Message ID 1472739370-6579-2-git-send-email-deathsimple@vodafone.de
State New
Headers show
Series "Series without cover letter" ( rev: 1 ) in AMD X.Org drivers

Not browsing as part of any series.

Commit Message

Christian König Sept. 1, 2016, 2:16 p.m.
From: Christian König <christian.koenig@amd.com>

As last resort try to evict BOs from the current working set into other
memory domains.
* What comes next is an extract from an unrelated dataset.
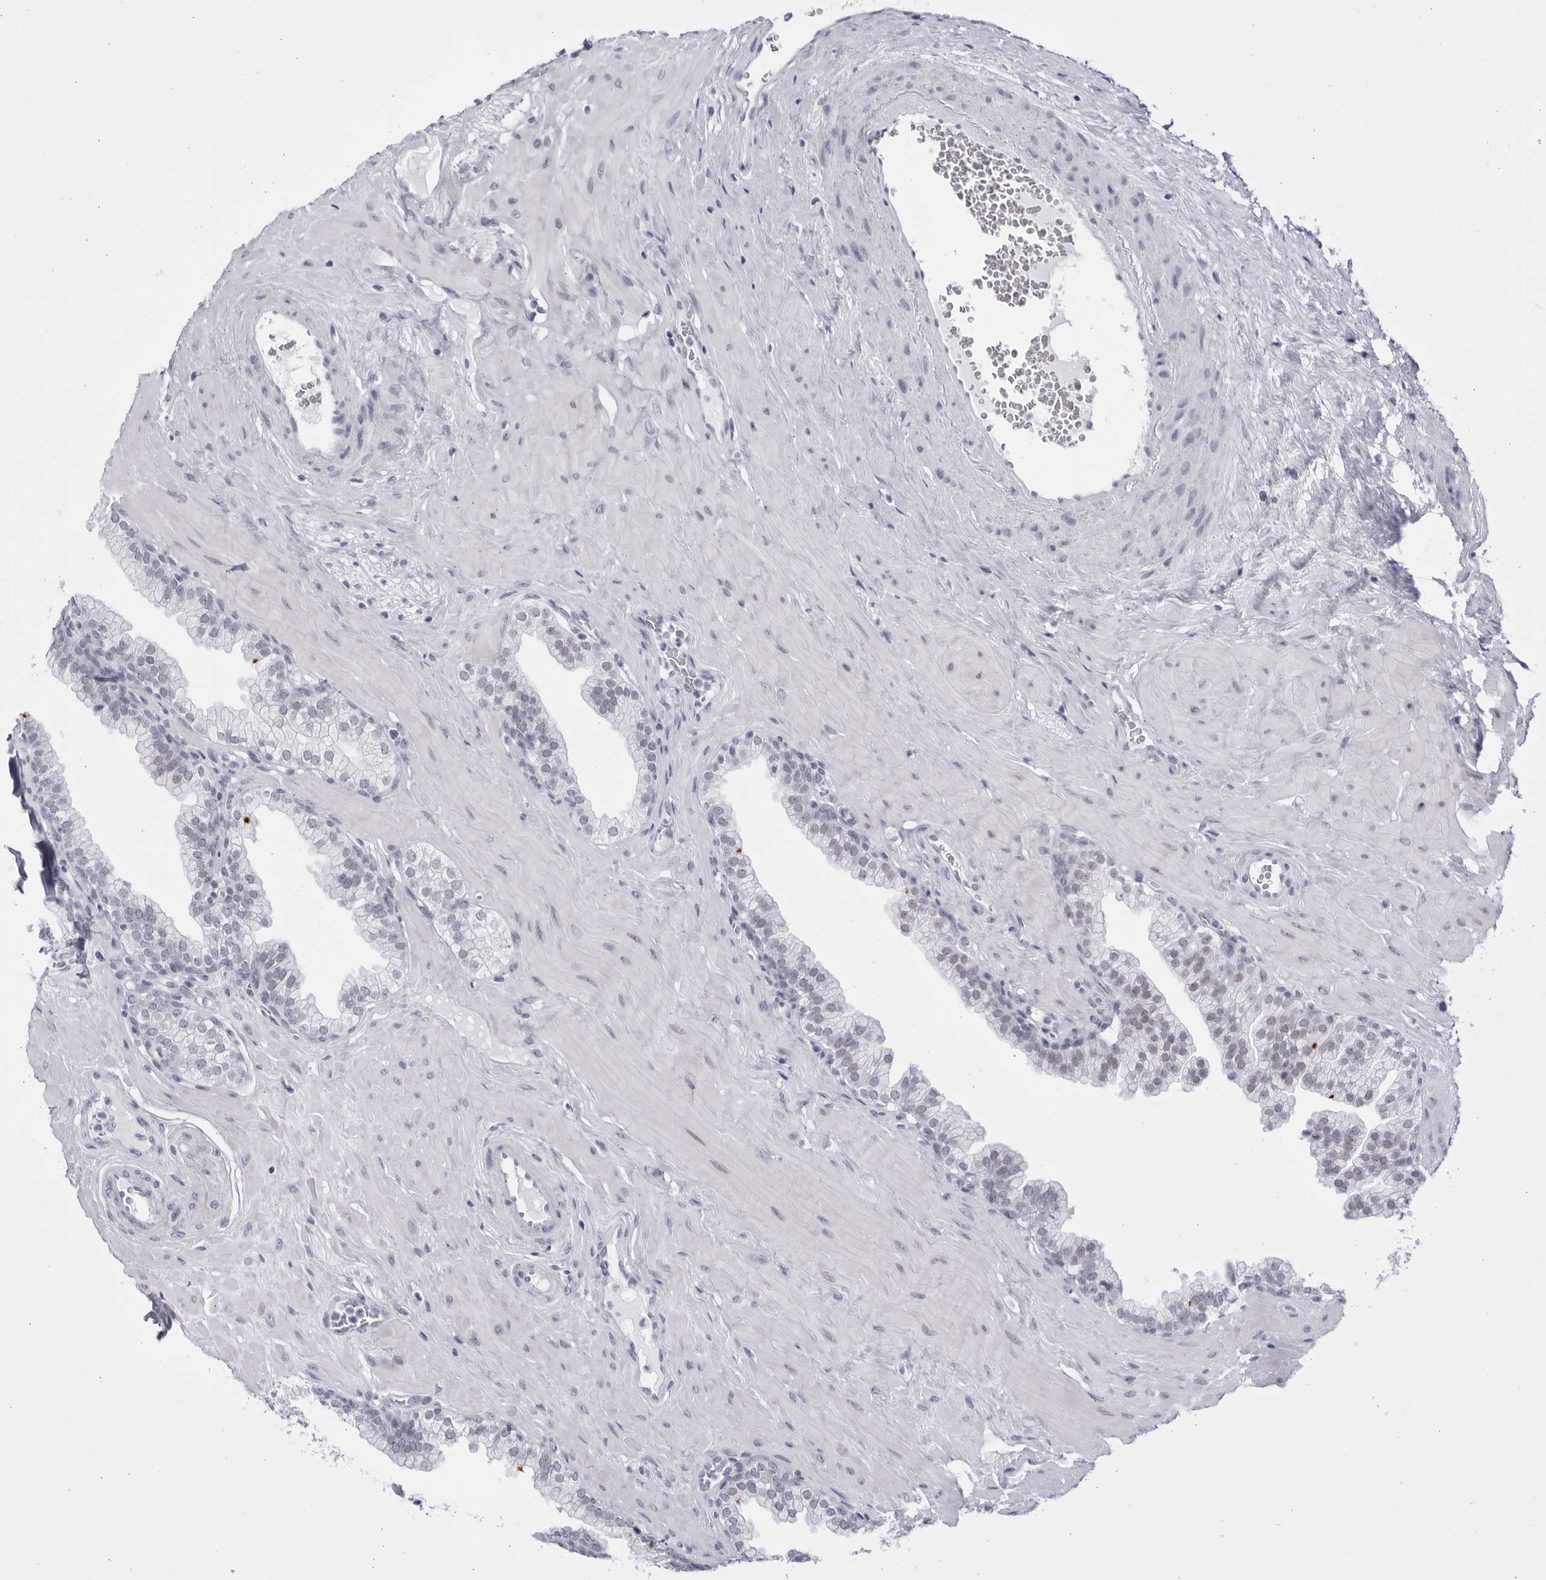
{"staining": {"intensity": "weak", "quantity": "<25%", "location": "nuclear"}, "tissue": "prostate", "cell_type": "Glandular cells", "image_type": "normal", "snomed": [{"axis": "morphology", "description": "Normal tissue, NOS"}, {"axis": "morphology", "description": "Urothelial carcinoma, Low grade"}, {"axis": "topography", "description": "Urinary bladder"}, {"axis": "topography", "description": "Prostate"}], "caption": "An IHC image of unremarkable prostate is shown. There is no staining in glandular cells of prostate.", "gene": "CCDC181", "patient": {"sex": "male", "age": 60}}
This effectively prevents command submission failures when
VM page tables have been swapped out.

Signed-off-by: Christian König <christian.koenig@amd.com>
---
 drivers/gpu/drm/amd/amdgpu/amdgpu.h    |  1 +
 drivers/gpu/drm/amd/amdgpu/amdgpu_cs.c | 65 +++++++++++++++++++++++++++++++++-
 2 files changed, 65 insertions(+), 1 deletion(-)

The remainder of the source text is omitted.